Both proxy and gatekeeper patterns work well with external auth services.

If you're using an external authentication service, such as [Auth0](https://auth0.com), to generate user credentials, for example, to generate a JWT, you just need to make sure that you can decode the JWT in your proxy or gatekeeper endpoint.

If you're using an external authorization service to authorize a user's access to a shape, then you can call this whereever you run your authorization logic. For proxy auth this is the proxy. For gatekeeper auth this is the gatekeeper endpoint.

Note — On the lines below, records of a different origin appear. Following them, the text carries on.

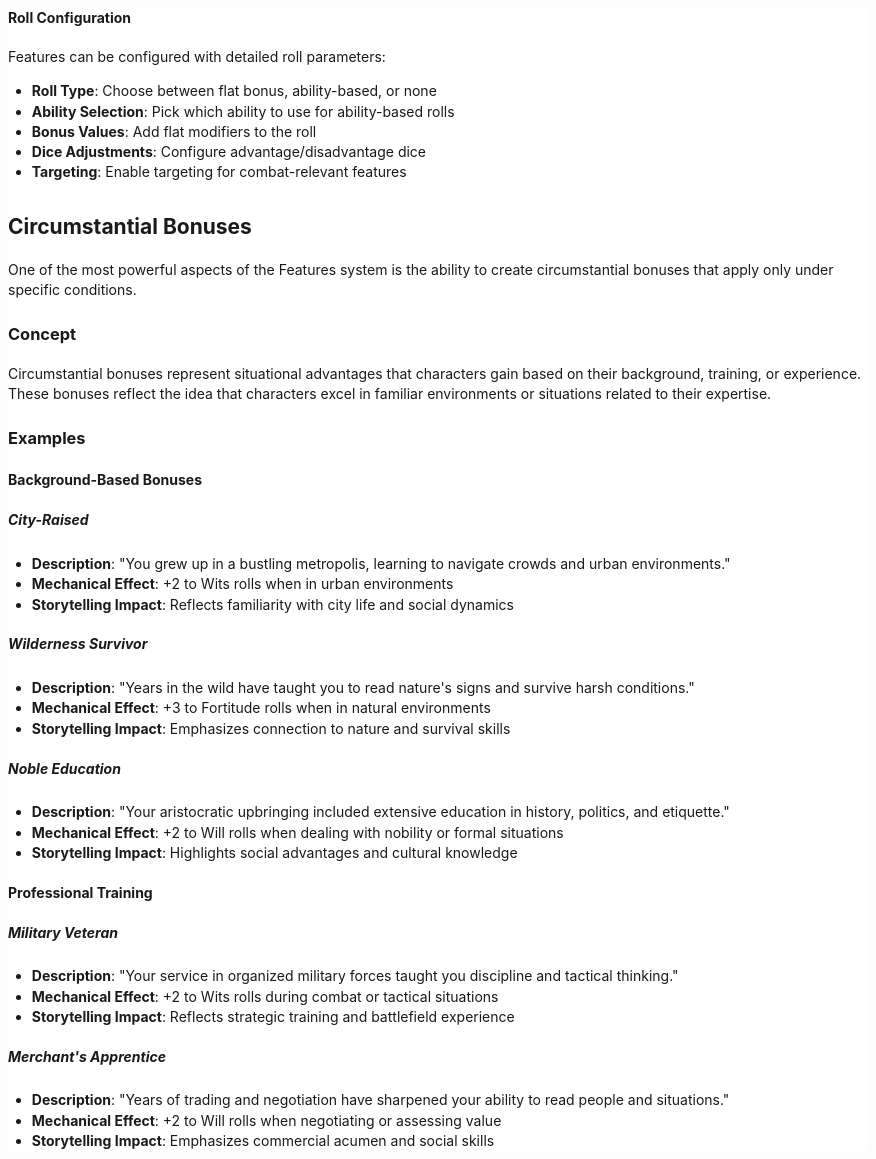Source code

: #### **Roll Configuration**

Features can be configured with detailed roll parameters:

- **Roll Type**: Choose between flat bonus, ability-based, or none
- **Ability Selection**: Pick which ability to use for ability-based rolls
- **Bonus Values**: Add flat modifiers to the roll
- **Dice Adjustments**: Configure advantage/disadvantage dice
- **Targeting**: Enable targeting for combat-relevant features

## Circumstantial Bonuses

One of the most powerful aspects of the Features system is the ability to create circumstantial bonuses that apply only under specific conditions.

### Concept

Circumstantial bonuses represent situational advantages that characters gain based on their background, training, or experience. These bonuses reflect the idea that characters excel in familiar environments or situations related to their expertise.

### Examples

#### **Background-Based Bonuses**

##### **City-Raised**
- **Description**: "You grew up in a bustling metropolis, learning to navigate crowds and urban environments."
- **Mechanical Effect**: +2 to Wits rolls when in urban environments
- **Storytelling Impact**: Reflects familiarity with city life and social dynamics

##### **Wilderness Survivor**
- **Description**: "Years in the wild have taught you to read nature's signs and survive harsh conditions."
- **Mechanical Effect**: +3 to Fortitude rolls when in natural environments
- **Storytelling Impact**: Emphasizes connection to nature and survival skills

##### **Noble Education**
- **Description**: "Your aristocratic upbringing included extensive education in history, politics, and etiquette."
- **Mechanical Effect**: +2 to Will rolls when dealing with nobility or formal situations
- **Storytelling Impact**: Highlights social advantages and cultural knowledge

#### **Professional Training**

##### **Military Veteran**
- **Description**: "Your service in organized military forces taught you discipline and tactical thinking."
- **Mechanical Effect**: +2 to Wits rolls during combat or tactical situations
- **Storytelling Impact**: Reflects strategic training and battlefield experience

##### **Merchant's Apprentice**
- **Description**: "Years of trading and negotiation have sharpened your ability to read people and situations."
- **Mechanical Effect**: +2 to Will rolls when negotiating or assessing value
- **Storytelling Impact**: Emphasizes commercial acumen and social skills
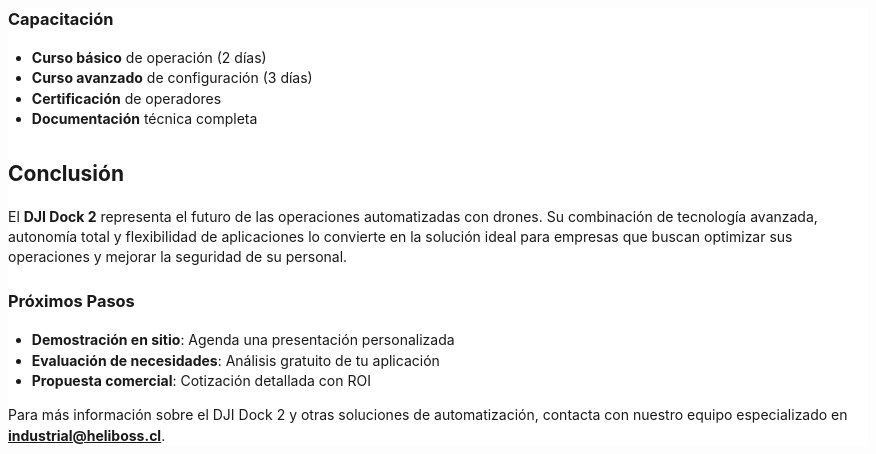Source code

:### Capacitación
- **Curso básico** de operación (2 días)
- **Curso avanzado** de configuración (3 días)
- **Certificación** de operadores
- **Documentación** técnica completa

## Conclusión

El **DJI Dock 2** representa el futuro de las operaciones automatizadas con drones. Su combinación de tecnología avanzada, autonomía total y flexibilidad de aplicaciones lo convierte en la solución ideal para empresas que buscan optimizar sus operaciones y mejorar la seguridad de su personal.

### Próximos Pasos
- **Demostración en sitio**: Agenda una presentación personalizada
- **Evaluación de necesidades**: Análisis gratuito de tu aplicación
- **Propuesta comercial**: Cotización detallada con ROI

Para más información sobre el DJI Dock 2 y otras soluciones de automatización, contacta con nuestro equipo especializado en **industrial@heliboss.cl**.
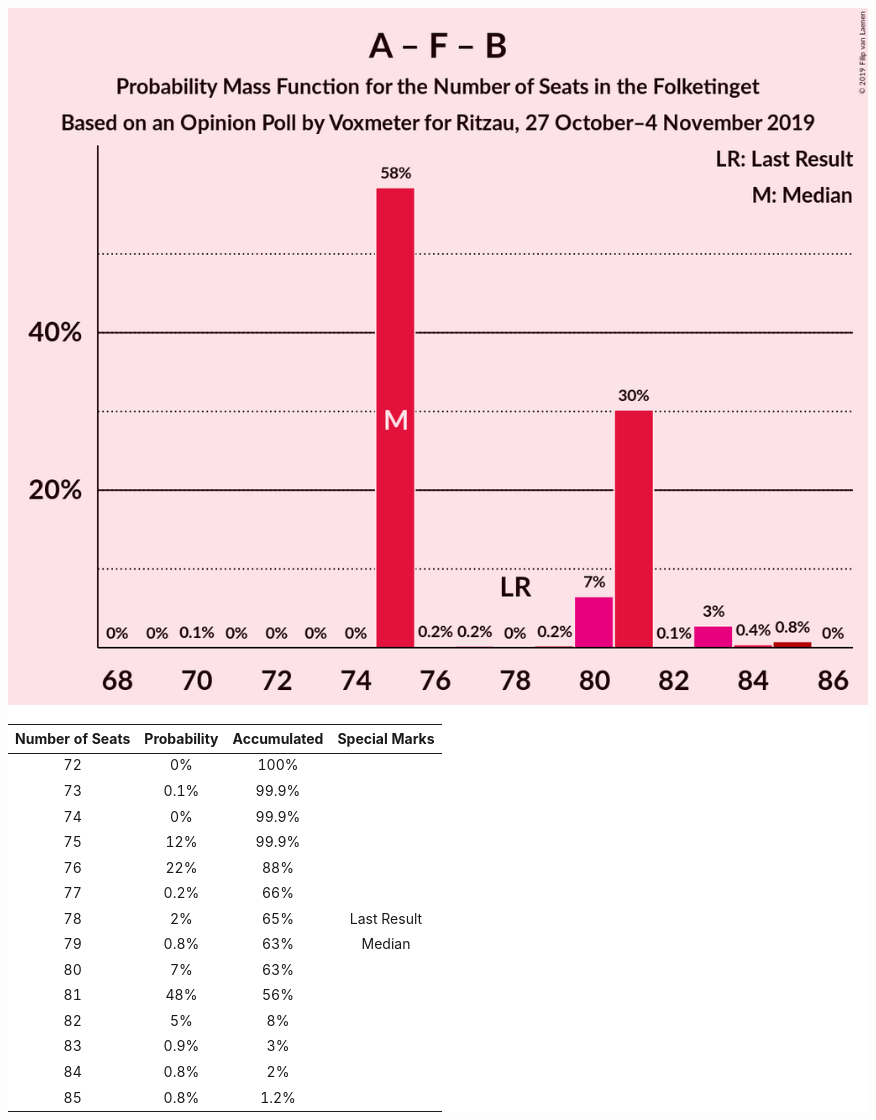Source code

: ![Graph with seats probability mass function not yet produced](2019-11-04-Voxmeter-coalitions-seats-pmf-a–f–b.png "Seats Probability Mass Function")

| Number of Seats | Probability | Accumulated | Special Marks |
|:---------------:|:-----------:|:-----------:|:-------------:|
| 72 | 0% | 100% |  |
| 73 | 0.1% | 99.9% |  |
| 74 | 0% | 99.9% |  |
| 75 | 12% | 99.9% |  |
| 76 | 22% | 88% |  |
| 77 | 0.2% | 66% |  |
| 78 | 2% | 65% | Last Result |
| 79 | 0.8% | 63% | Median |
| 80 | 7% | 63% |  |
| 81 | 48% | 56% |  |
| 82 | 5% | 8% |  |
| 83 | 0.9% | 3% |  |
| 84 | 0.8% | 2% |  |
| 85 | 0.8% | 1.2% |  |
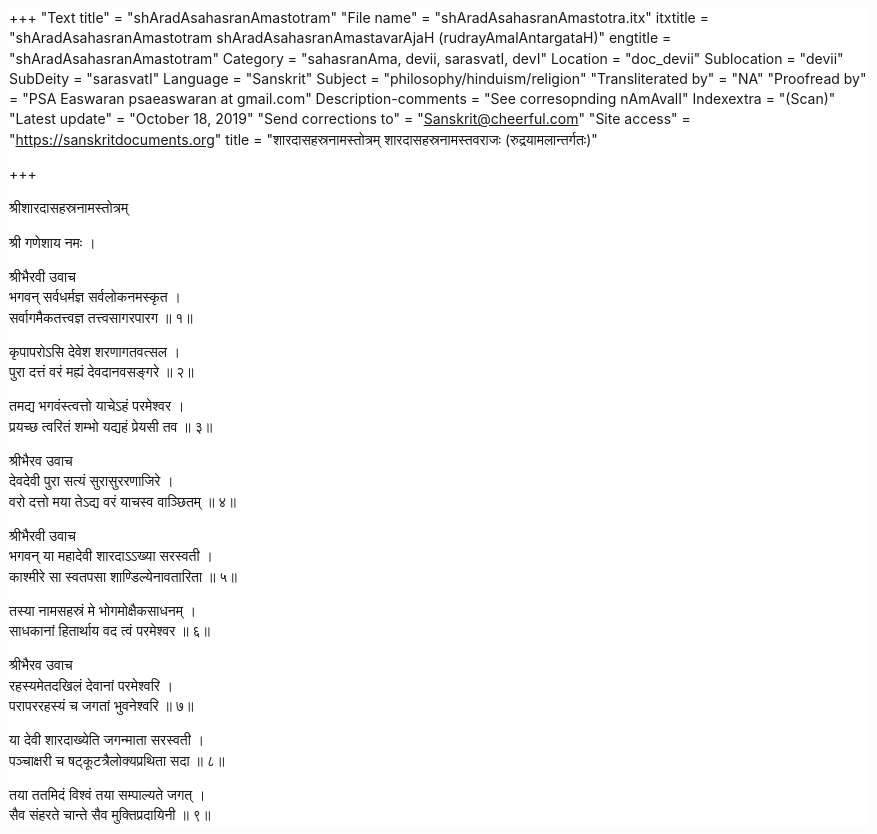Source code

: +++
"Text title" = "shAradAsahasranAmastotram"
"File name" = "shAradAsahasranAmastotra.itx"
itxtitle = "shAradAsahasranAmastotram shAradAsahasranAmastavarAjaH (rudrayAmalAntargataH)"
engtitle = "shAradAsahasranAmastotram"
Category = "sahasranAma, devii, sarasvatI, devI"
Location = "doc_devii"
Sublocation = "devii"
SubDeity = "sarasvatI"
Language = "Sanskrit"
Subject = "philosophy/hinduism/religion"
"Transliterated by" = "NA"
"Proofread by" = "PSA Easwaran psaeaswaran at gmail.com"
Description-comments = "See corresopnding nAmAvalI"
Indexextra = "(Scan)"
"Latest update" = "October 18, 2019"
"Send corrections to" = "Sanskrit@cheerful.com"
"Site access" = "https://sanskritdocuments.org"
title = "शारदासहस्रनामस्तोत्रम् शारदासहस्रनामस्तवराजः (रुद्रयामलान्तर्गतः)"

+++
  
 श्रीशारदासहस्रनामस्तोत्रम्   
  
श्री गणेशाय नमः ।  
  
श्रीभैरवी उवाच  
भगवन् सर्वधर्मज्ञ सर्वलोकनमस्कृत ।  
सर्वागमैकतत्त्वज्ञ तत्त्वसागरपारग ॥ १॥  
  
कृपापरोऽसि देवेश शरणागतवत्सल ।  
पुरा दत्तं वरं मह्यं देवदानवसङ्गरे ॥ २॥  
  
तमद्य भगवंस्त्वत्तो याचेऽहं परमेश्वर ।  
प्रयच्छ त्वरितं शम्भो यद्यहं प्रेयसी तव ॥ ३॥  
  
श्रीभैरव उवाच  
देवदेवी पुरा सत्यं सुरासुररणाजिरे ।  
वरो दत्तो मया तेऽद्य वरं याचस्व वाञ्छितम् ॥ ४॥  
  
श्रीभैरवी उवाच  
भगवन् या महादेवी शारदाऽऽख्या सरस्वती ।  
काश्मीरे सा स्वतपसा शाण्डिल्येनावतारिता ॥ ५॥  
  
तस्या नामसहस्रं मे भोगमोक्षैकसाधनम् ।  
साधकानां हितार्थाय वद त्वं परमेश्वर ॥ ६॥  
  
श्रीभैरव उवाच  
रहस्यमेतदखिलं देवानां परमेश्वरि ।  
परापररहस्यं च जगतां भुवनेश्वरि ॥ ७॥  
  
या देवी शारदाख्येति जगन्माता सरस्वती ।  
पञ्चाक्षरी च षट्कूटत्रैलोक्यप्रथिता सदा ॥ ८॥  
  
तया ततमिदं विश्वं तया सम्पाल्यते जगत् ।  
सैव संहरते चान्ते सैव मुक्तिप्रदायिनी ॥ ९॥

Note that if you're using a distributed auth service to ensure consistent distributed auth, such as [Authzed](https://authzed.com/), then this works best with the proxy auth pattern. This is because you explicitly *want* to authorize the user each shape request, as opposed to the gatekeeper generating a token that can potentially become stale.

### CDN <-> Proxy

If you're deploying Electric [behind a CDN](/docs/guides/deployment#caching-proxy), then it's best to run your authorising proxy at the edge, between your CDN and your user. Both proxy and gatekeeper patterns work well for this.

The gatekeeper pattern is ideal because it minimises the logic that your proxy needs to perform at the edge and minimises the network and database access that you need to provide to your edge worker. See the [edge function](https://github.com/electric-sql/electric/tree/main/examples/gatekeeper-auth/edge) proxy option in the gatekeeper example for an example designed to run at the edge on [Supabase Edge Functions](/docs/integrations/supabase).